After a diagnosis of cancer in 2010, Chase retreated to her home in East Hampton. Her illness often left her struggling to find clarity in her work, and at times, she reworked a series of paintings for several years. With Halsey McKay gallery, near her home, she persevered and continued to create and show dynamic new work until she passed away in 2016.

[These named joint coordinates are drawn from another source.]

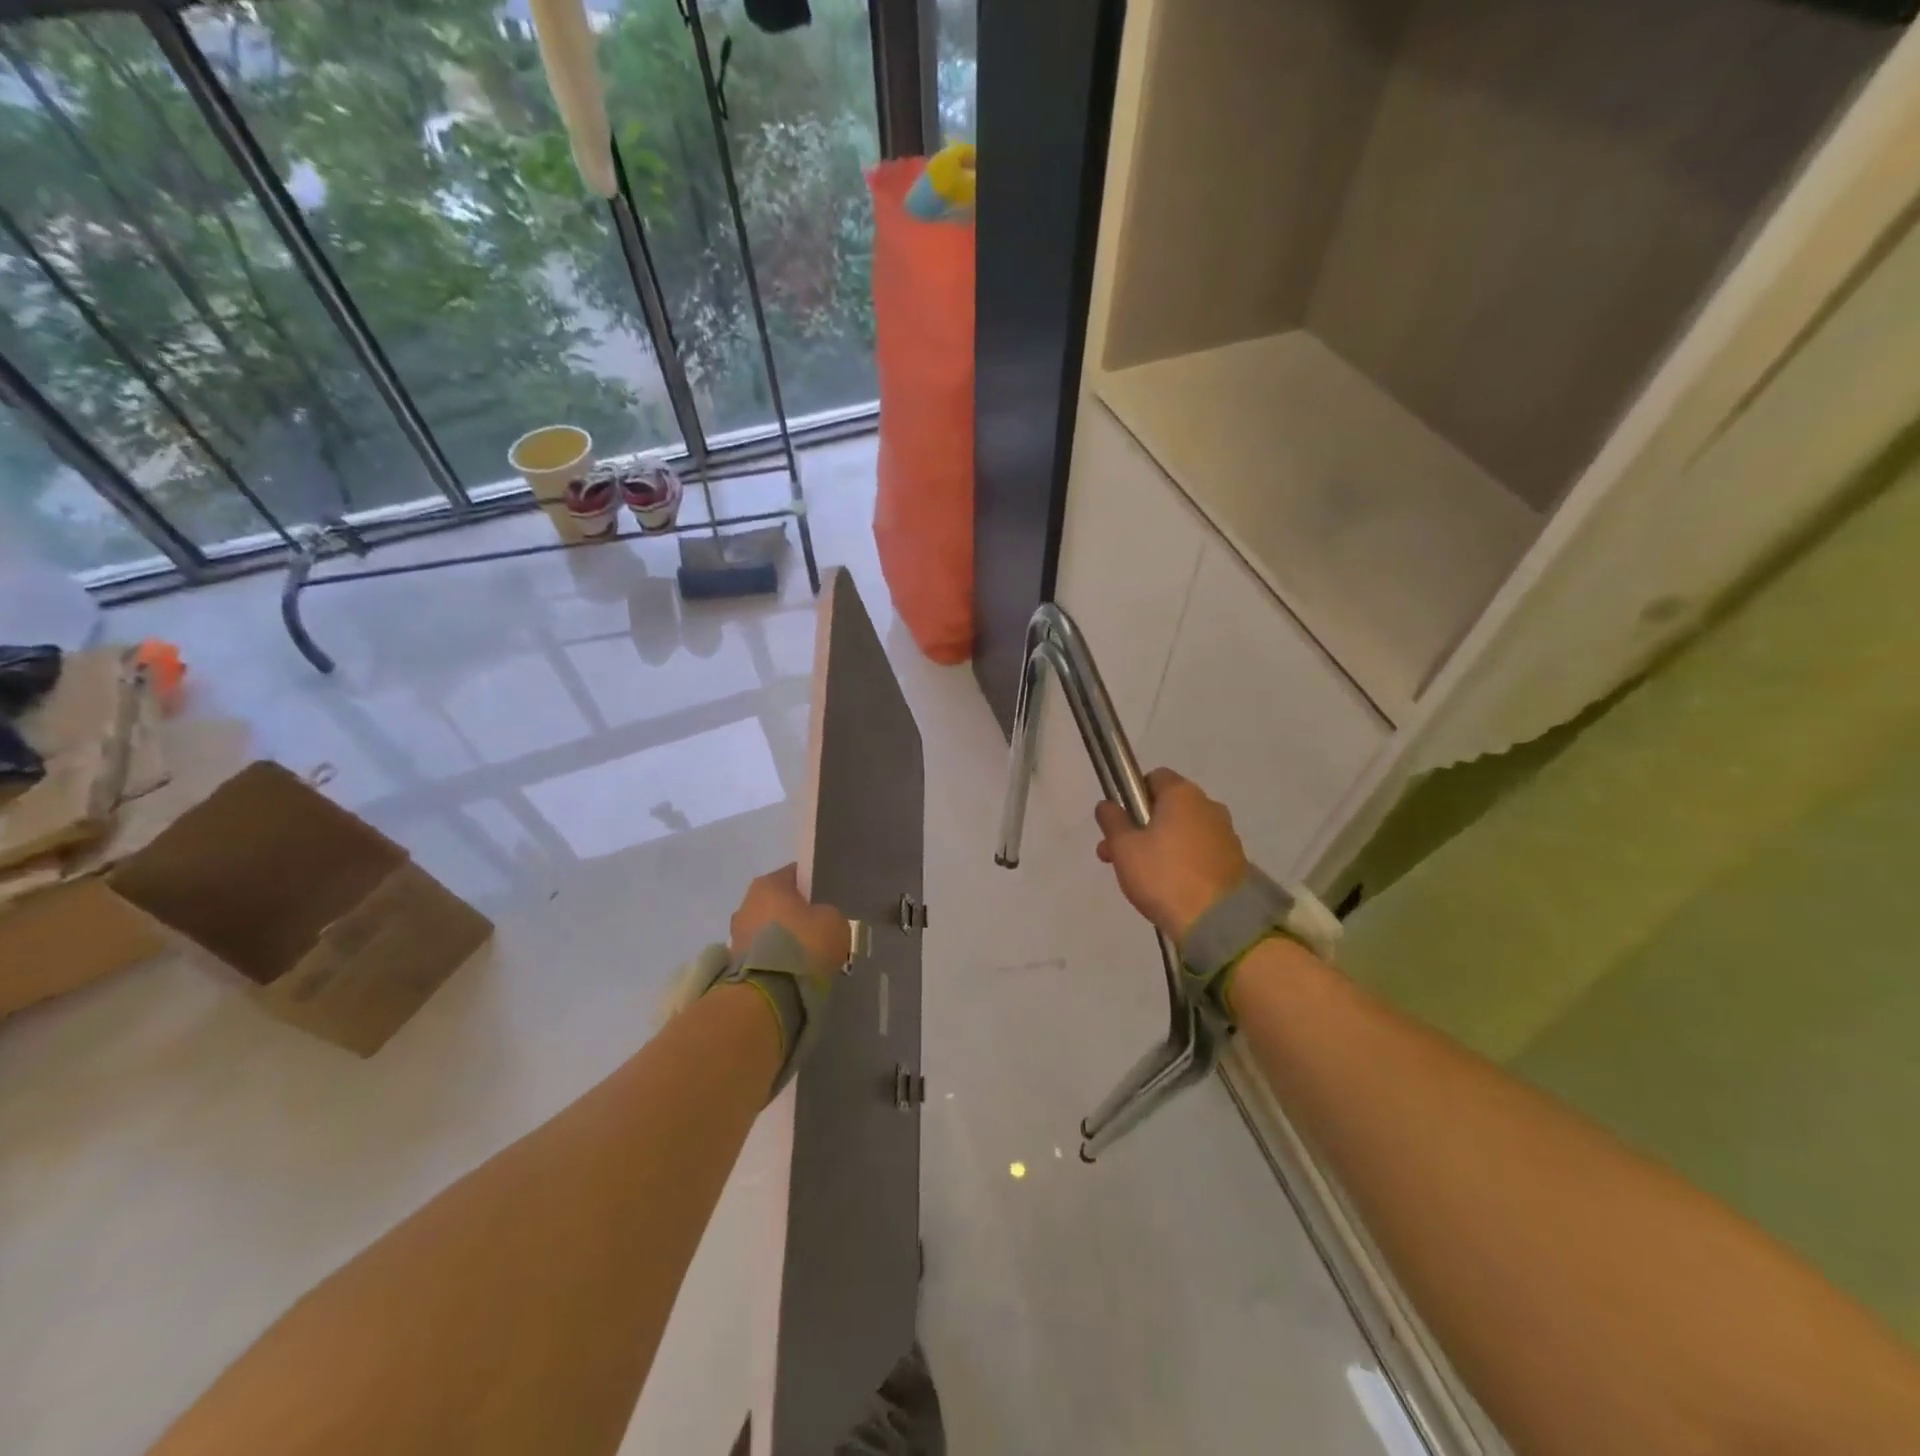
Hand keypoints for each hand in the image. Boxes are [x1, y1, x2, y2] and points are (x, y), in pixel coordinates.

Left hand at [729, 864, 849, 976]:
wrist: (769, 995)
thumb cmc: (803, 945)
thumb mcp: (834, 921)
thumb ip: (826, 913)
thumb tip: (818, 919)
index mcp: (768, 884)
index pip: (795, 874)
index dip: (812, 885)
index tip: (826, 900)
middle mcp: (746, 904)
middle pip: (778, 904)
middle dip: (796, 916)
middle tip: (818, 931)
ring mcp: (736, 935)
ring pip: (768, 930)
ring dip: (783, 940)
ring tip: (805, 958)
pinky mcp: (732, 964)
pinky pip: (762, 954)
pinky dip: (774, 960)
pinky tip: (791, 973)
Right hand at [1095, 769, 1248, 940]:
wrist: (1218, 921)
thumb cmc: (1164, 875)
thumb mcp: (1124, 847)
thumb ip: (1112, 821)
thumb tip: (1107, 805)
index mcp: (1182, 794)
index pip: (1154, 778)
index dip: (1133, 796)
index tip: (1121, 823)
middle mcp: (1209, 806)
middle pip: (1168, 807)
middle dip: (1141, 827)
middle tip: (1118, 856)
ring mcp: (1226, 834)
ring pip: (1183, 831)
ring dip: (1161, 845)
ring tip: (1141, 878)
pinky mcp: (1235, 861)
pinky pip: (1200, 852)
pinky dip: (1184, 861)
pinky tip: (1170, 886)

Currently, Chase’s legacy is alive and well, and her tenacious spirit lives on through those who continue to champion her work with exhibitions and the preservation of her estate. Syracuse University’s Special Collections Library maintains The Louisa Chase Papers, an archive that includes her journals, personal papers and a nearly complete catalog of her print production of more than sixty editions, which is being compiled as a catalogue raisonné. The Estate of Louisa Chase is maintained by Hirschl & Adler Modern in New York, New York, which includes an inventory of her paintings, prints and drawings. The gallery maintains her art studio in East Hampton and, in collaboration with Syracuse University, has organized recent exhibitions of her work. The Leepa-Rattner Museum of Art is honored to collaborate with the Estate of Louisa Chase, Hirschl & Adler Modern and Syracuse University to bring to light this powerful female voice in contemporary art.